Segment Open

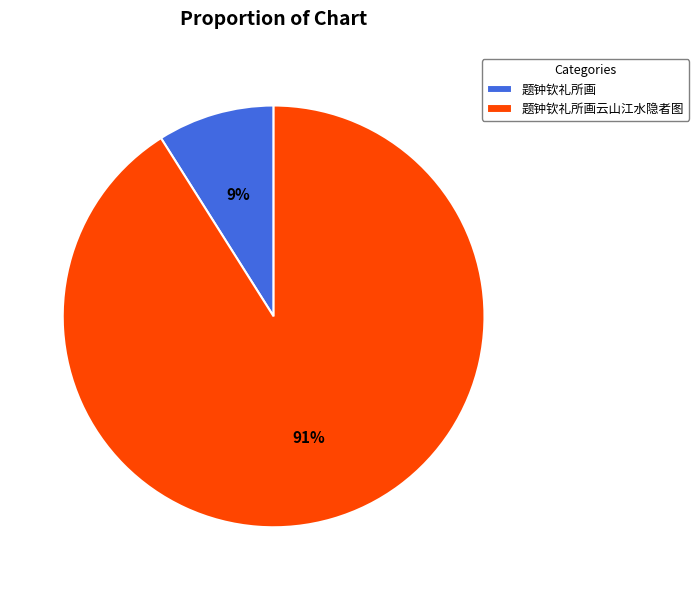

Is the sum of 题钟钦礼所画 and 题钟钦礼所画云山江水隐者图 greater than half?

Yes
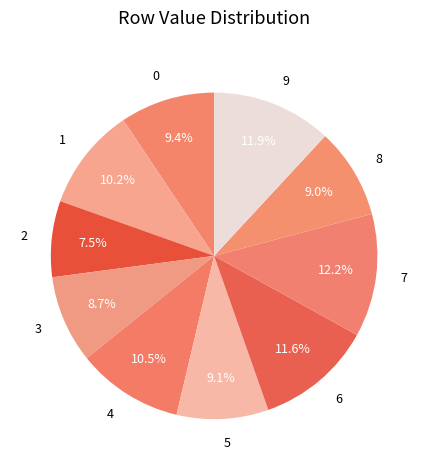

To the nearest percent, what is the average slice percentage?

10%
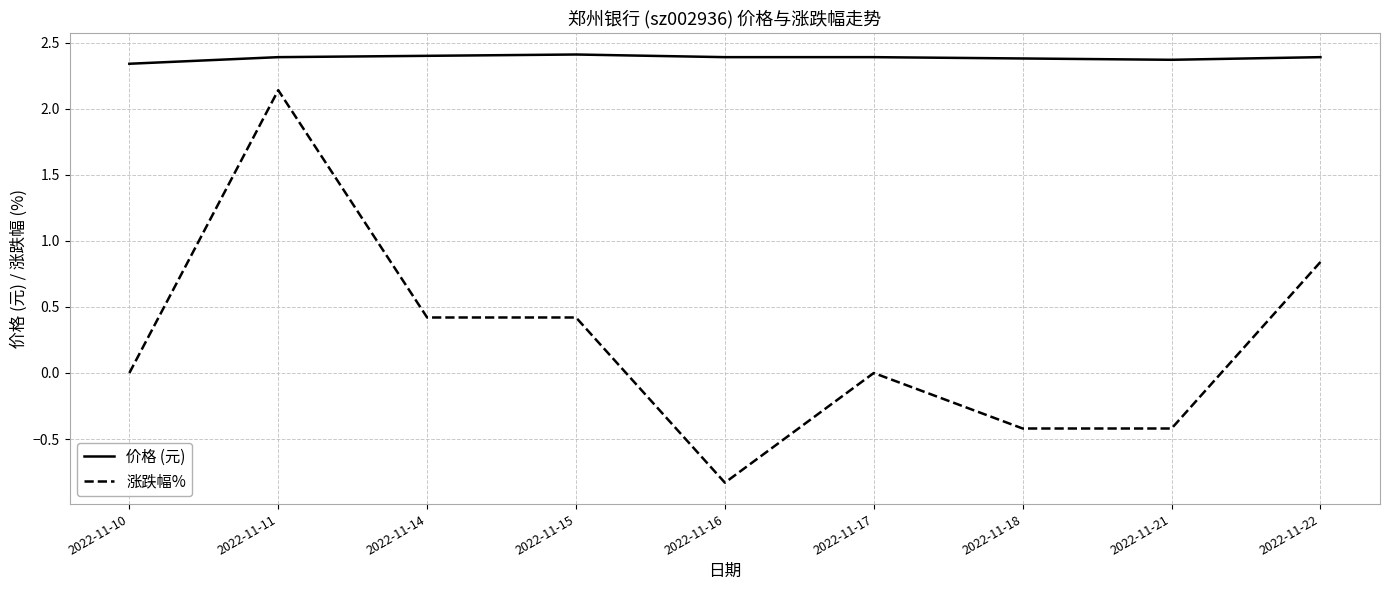

Does the chart display data point markers on the line(s)?

No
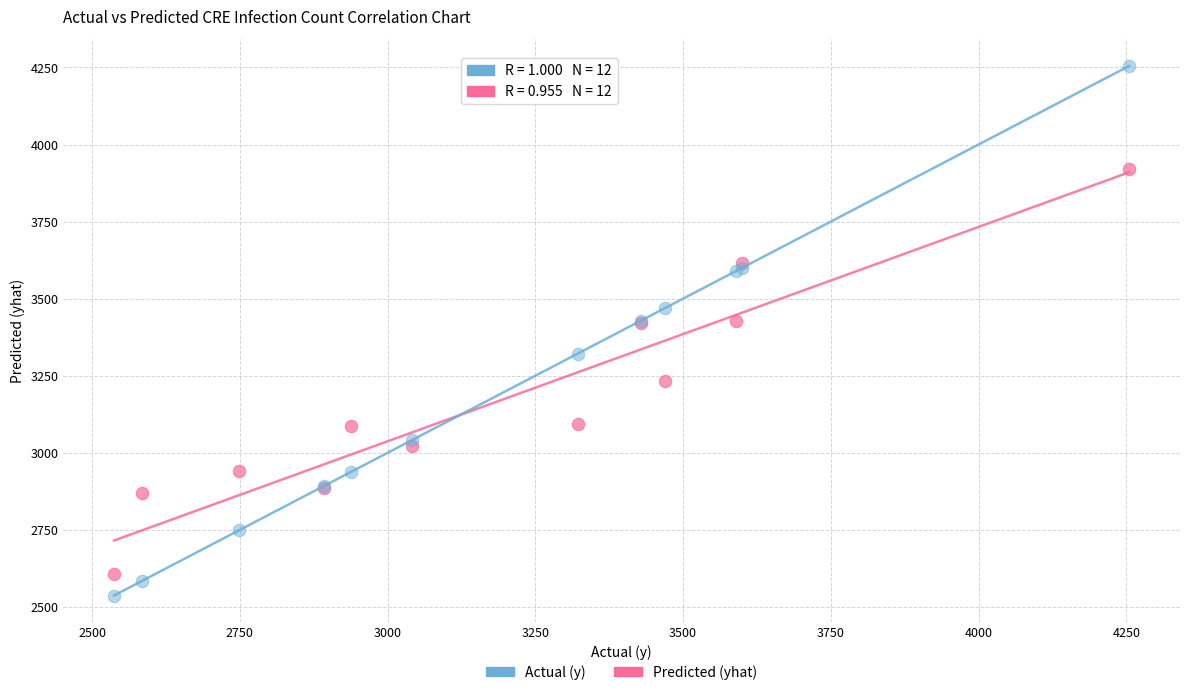

What are all the series names shown in the legend?

Actual (y), Predicted (yhat)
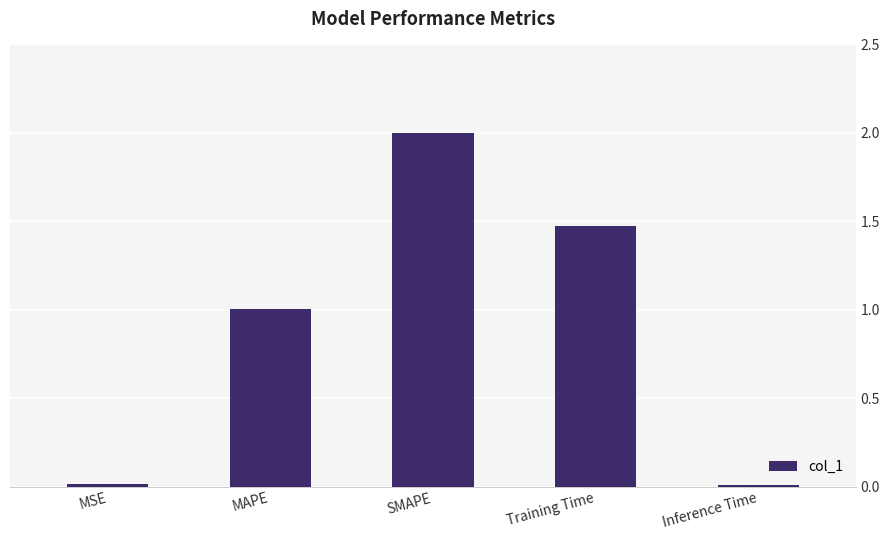

What is the label of the 2nd bar from the right?

Training Time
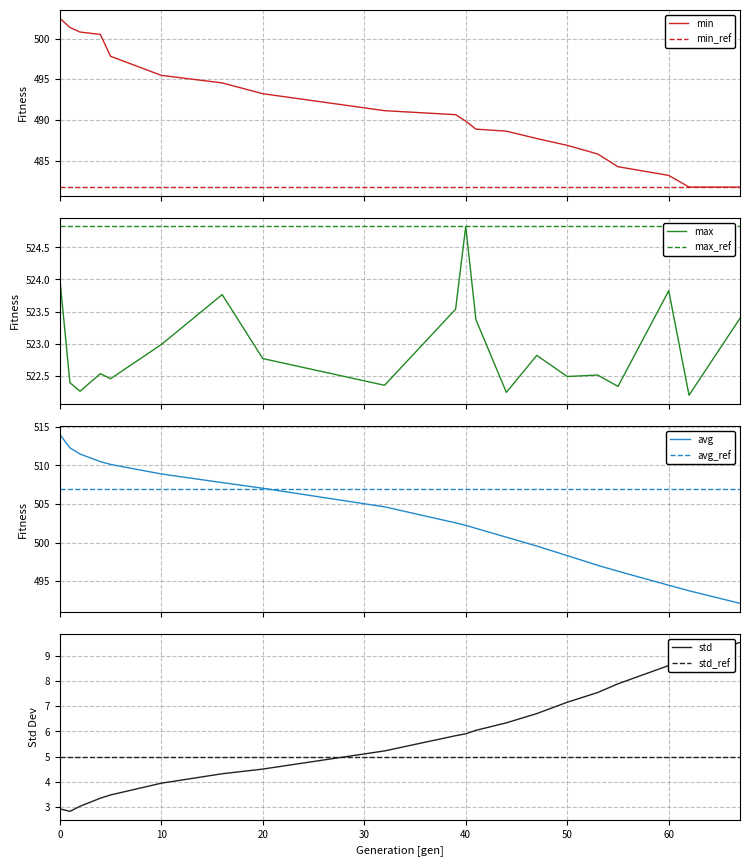

Is it true that avg equals 131.7 at 47?

False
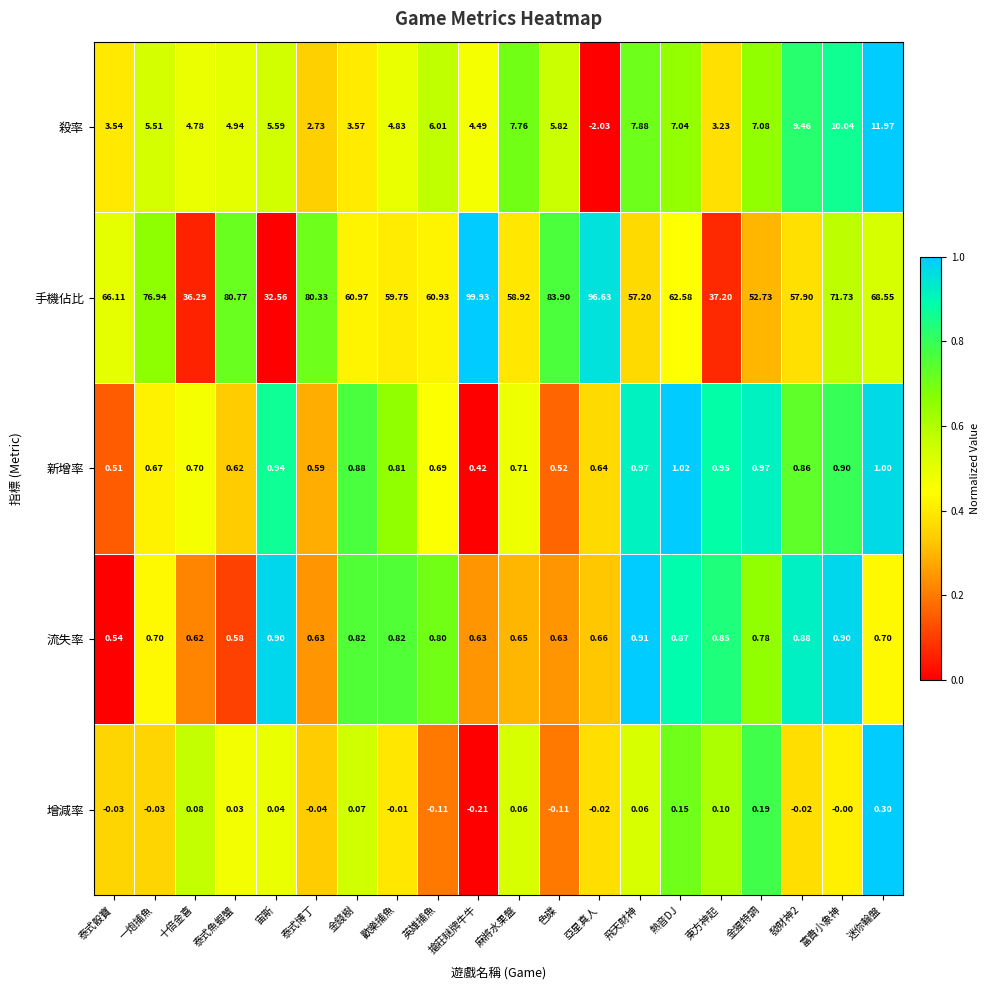

Rank the series by their maximum value, from lowest to highest.

增減率, 流失率, 新增率, 殺率, 手機佔比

Segment Closed

> Directions for this task: Can you reproduce all of the data above word for word, omitting the pictures?

> Output for this exercise:
Is the sum of 题钟钦礼所画 and 题钟钦礼所画云山江水隐者图 greater than half?

Yes

To the nearest percent, what is the average slice percentage?

10%

Does the chart display data point markers on the line(s)?

No

What are all the series names shown in the legend?

Actual (y), Predicted (yhat)

What is the label of the 2nd bar from the right?

Training Time

Is it true that avg equals 131.7 at 47?

False

Rank the series by their maximum value, from lowest to highest.

增減率, 流失率, 新增率, 殺率, 手機佔比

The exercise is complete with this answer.